What to produce |
Below are records; reproduce exactly the lines from the one that has "Recent Comments" through the one that has "Assault on Democracy", ends included, and nothing more.

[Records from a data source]
━━━━━━
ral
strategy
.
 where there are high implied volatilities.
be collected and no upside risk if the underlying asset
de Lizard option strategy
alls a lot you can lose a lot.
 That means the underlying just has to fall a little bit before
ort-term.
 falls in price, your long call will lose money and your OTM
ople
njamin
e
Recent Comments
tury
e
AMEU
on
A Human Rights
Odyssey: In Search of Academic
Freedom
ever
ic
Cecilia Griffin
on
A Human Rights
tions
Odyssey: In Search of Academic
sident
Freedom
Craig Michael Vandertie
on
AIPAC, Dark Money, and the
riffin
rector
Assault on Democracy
━━━━━━
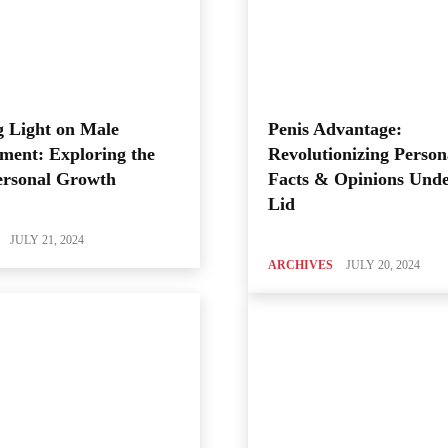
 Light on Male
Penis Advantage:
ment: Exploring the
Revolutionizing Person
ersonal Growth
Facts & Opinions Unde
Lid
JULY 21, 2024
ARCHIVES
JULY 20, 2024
━━━━━━
Result |
Recent Comments
tury
e
AMEU
on
A Human Rights
Odyssey: In Search of Academic
Freedom
ever
ic
Cecilia Griffin
on
A Human Rights
tions
Odyssey: In Search of Academic
sident
Freedom
Craig Michael Vandertie
on
AIPAC, Dark Money, and the
riffin
rector
Assault on Democracy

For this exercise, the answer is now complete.